Supplied passage:
=====

{
 "cells": [
  {
   "cell_type": "markdown",
   "metadata": {},
   "source": [
    "# Neural Networks - Excercise#\n",
    "\n",
    "Neural networks are a very versatile and popular class of algorithms that can be used for regression tasks and classification.\n",
    "\n",
    "In this tutorial, we want to use it to classify again hand-written digits from the MNIST dataset. This MNIST dataset is often called the \"Hello World\" of machine learning.\n",
    "\n",
    "![The mnist images](images/neural-network.png)\n",
    "\n",
    "The idea is, to train a neural network on a large data set of digit images. This network should then be used to predict other test images. The aim of this exercise is:\n",
    " 1. Implement and check the cost function of the Neural Network\n",
    " 2. Classify images from a test data set and compute the accuracy.\n",
    " 3. Figure out, how test set accuracy and training set accuracy depend on the number of samples.\n",
    " 4. Try to improve the accuracy by changing the number of neurons in the hidden layer or by changing the regularization."

=====

Exercise data:
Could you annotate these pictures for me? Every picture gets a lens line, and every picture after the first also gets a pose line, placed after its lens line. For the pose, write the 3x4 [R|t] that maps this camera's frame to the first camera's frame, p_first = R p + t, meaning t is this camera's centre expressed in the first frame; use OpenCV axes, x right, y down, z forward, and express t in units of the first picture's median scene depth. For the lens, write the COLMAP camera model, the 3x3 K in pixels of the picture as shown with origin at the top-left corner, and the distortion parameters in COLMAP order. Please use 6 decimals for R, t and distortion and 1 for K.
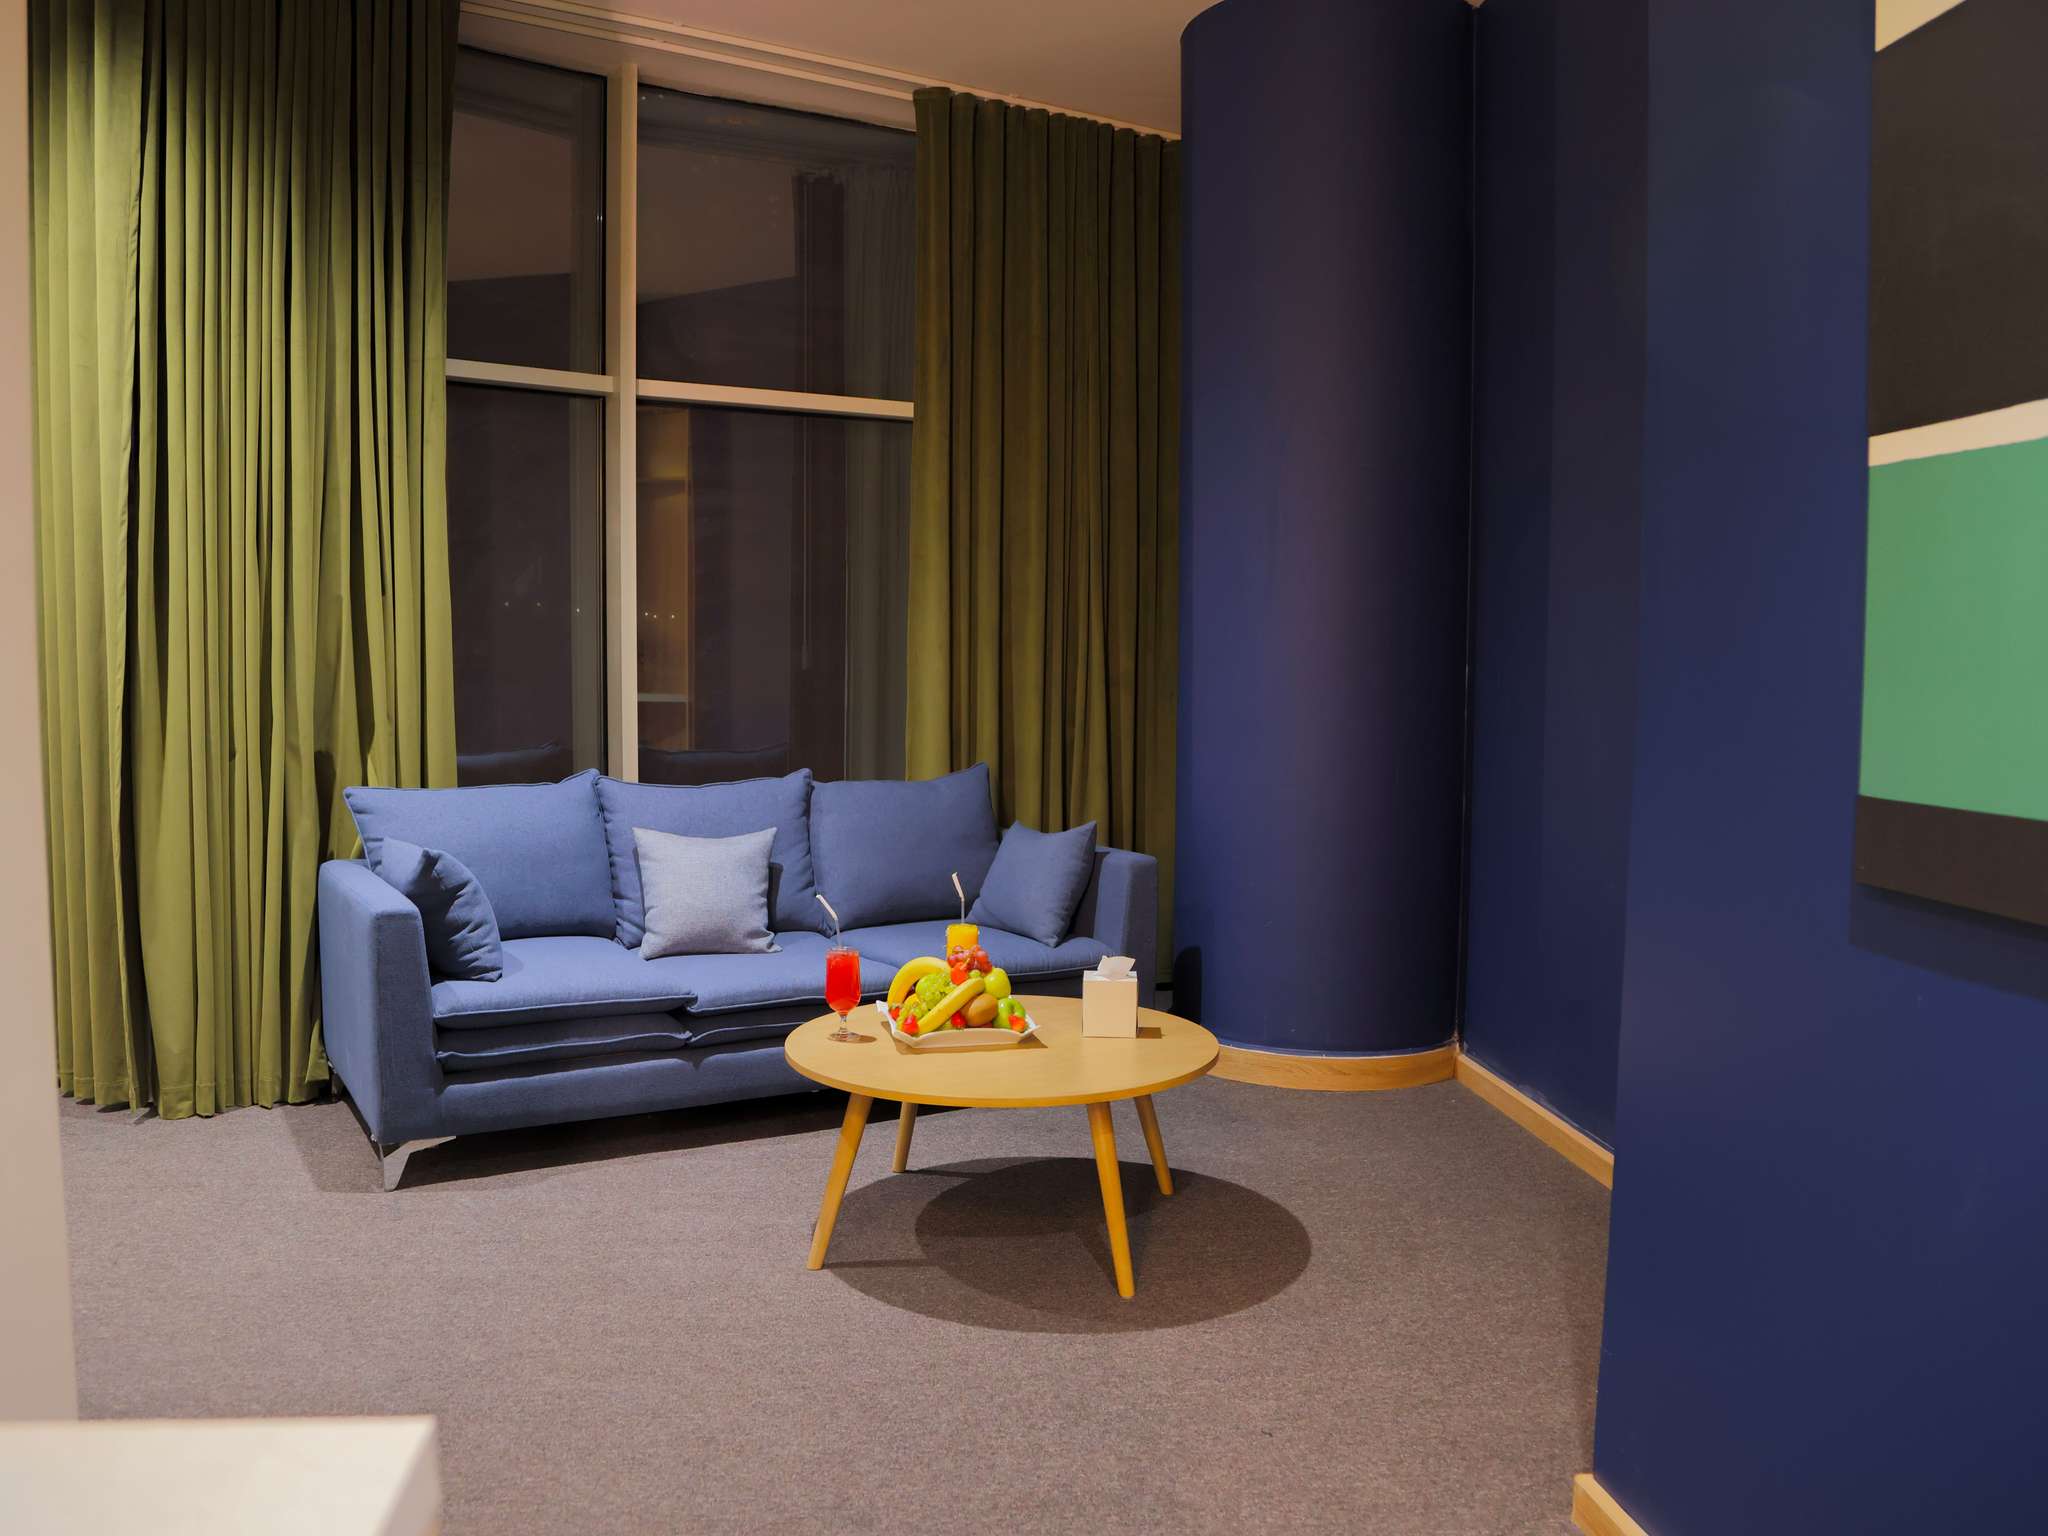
lens RADIAL K [[1640.9, 0, 1024.0], [0, 1640.9, 768.0], [0, 0, 1]] dist [-0.118644, 0.074757]
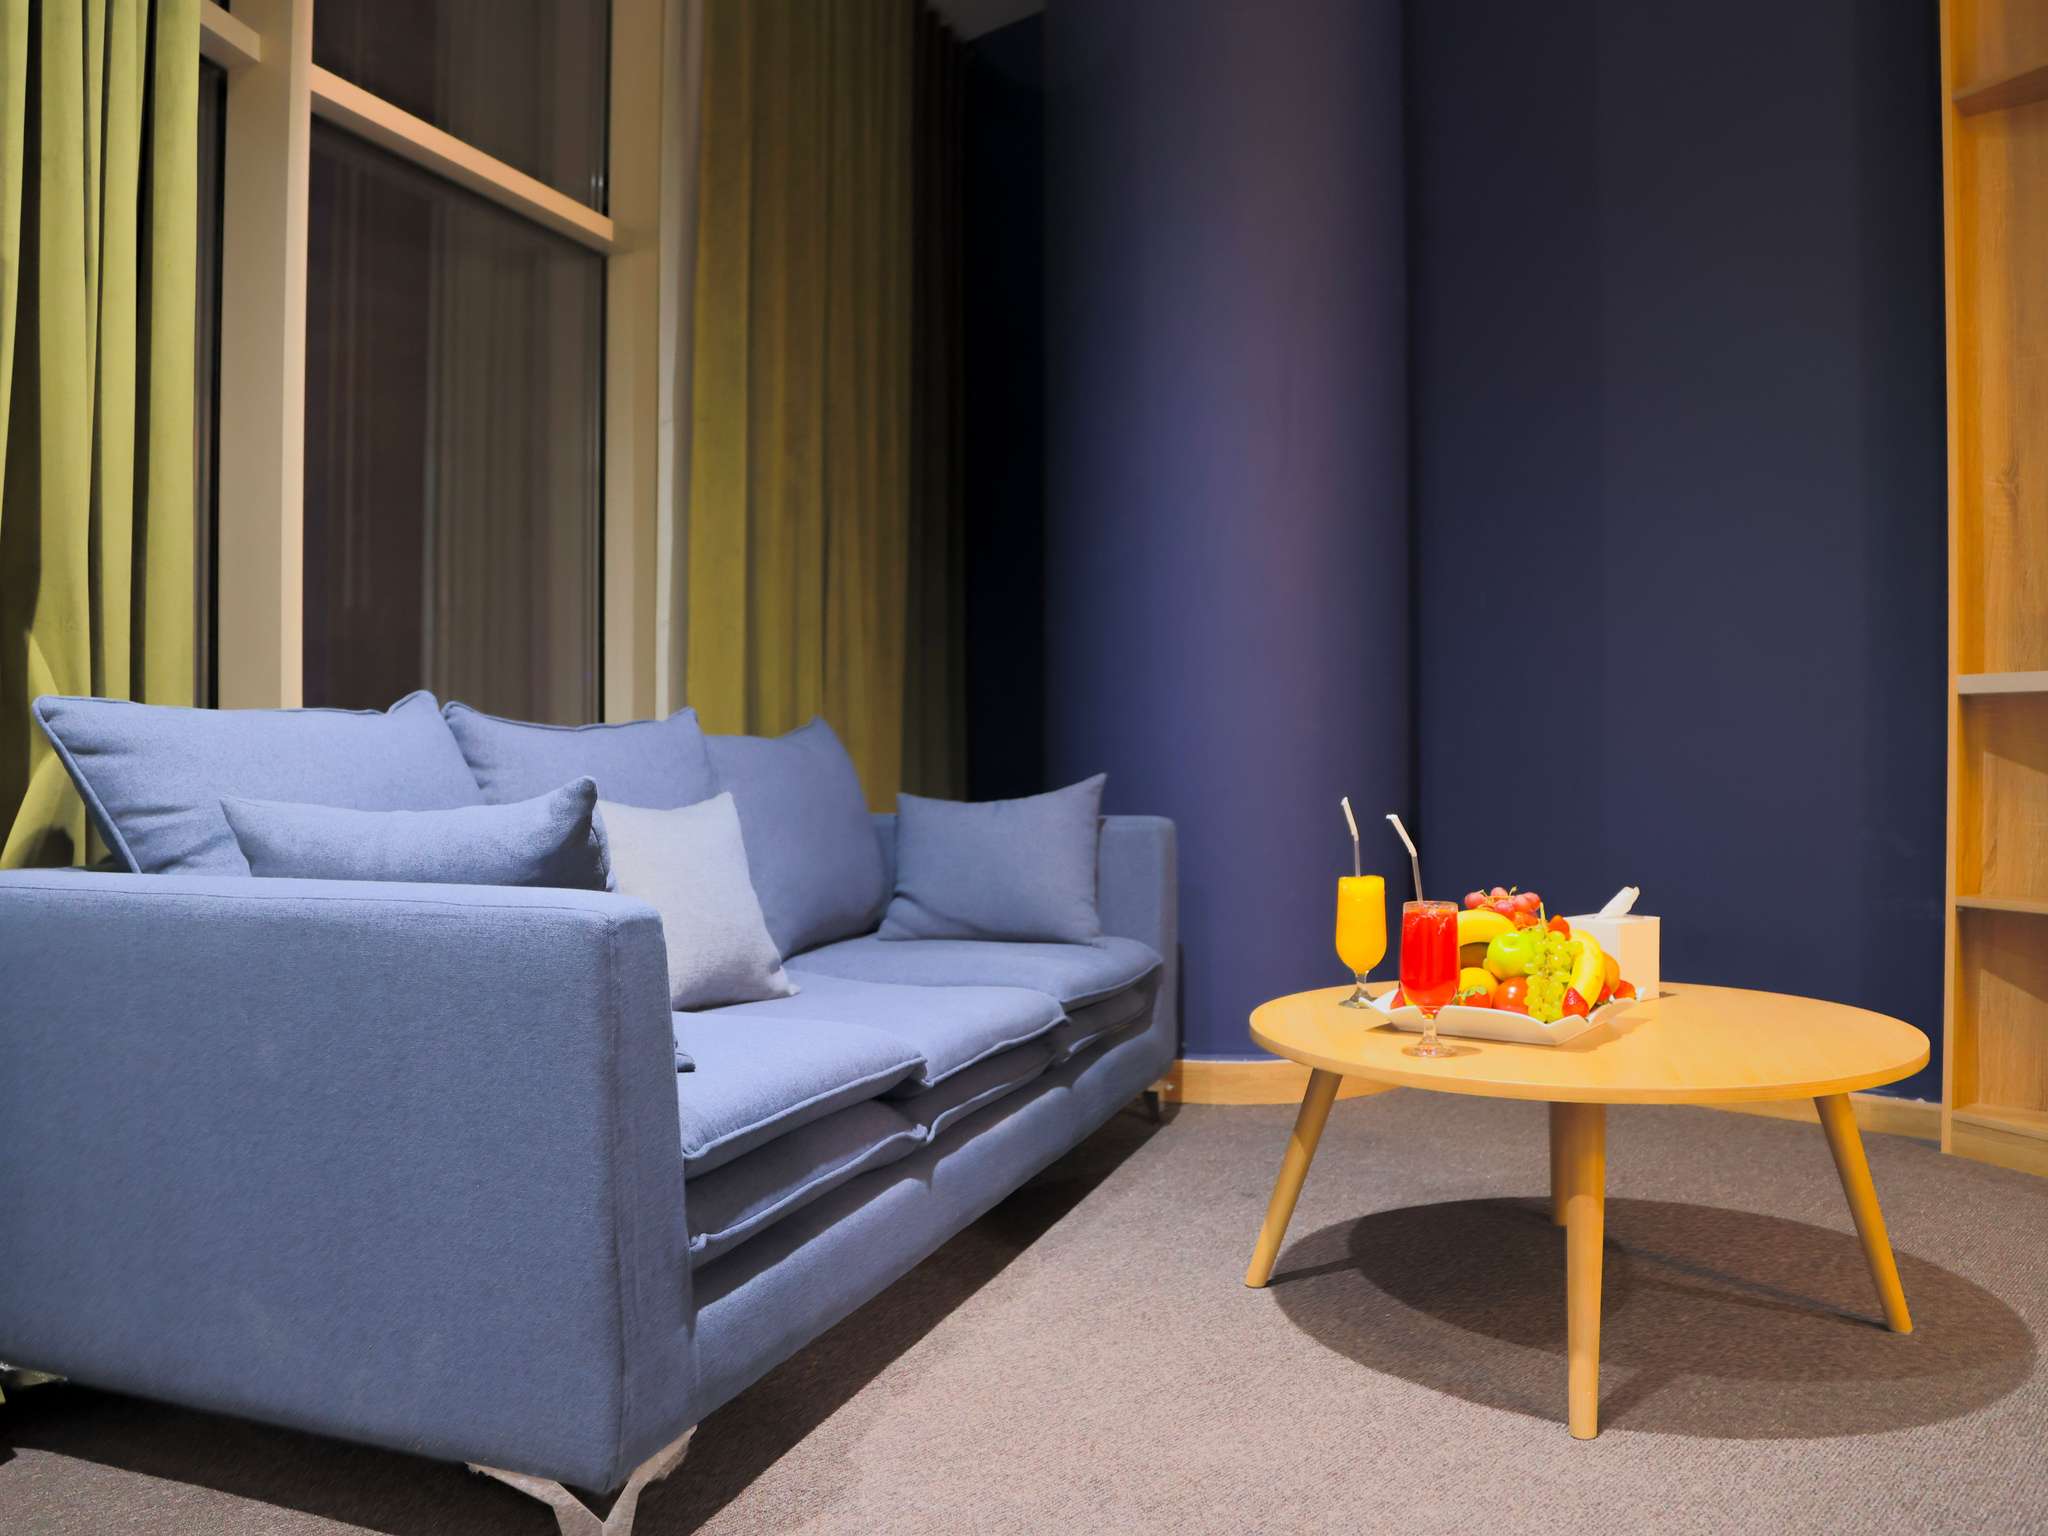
lens RADIAL K [[1640.9, 0, 1024.0], [0, 1640.9, 768.0], [0, 0, 1]] dist [-0.118644, 0.074757]
pose [[0.760847, -0.017204, 0.648704, -0.545296], [0.054641, 0.997797, -0.037626, 0.066990], [-0.646627, 0.064074, 0.760110, 0.569133]]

=====

Translate this sentence from the neural network exercise into Spanish: "Neural networks are a very versatile and popular class of algorithms that can be used for regression tasks and classification."

Las redes neuronales son una clase de algoritmos muy versátil y popular que puede usarse para tareas de regresión y de clasificación.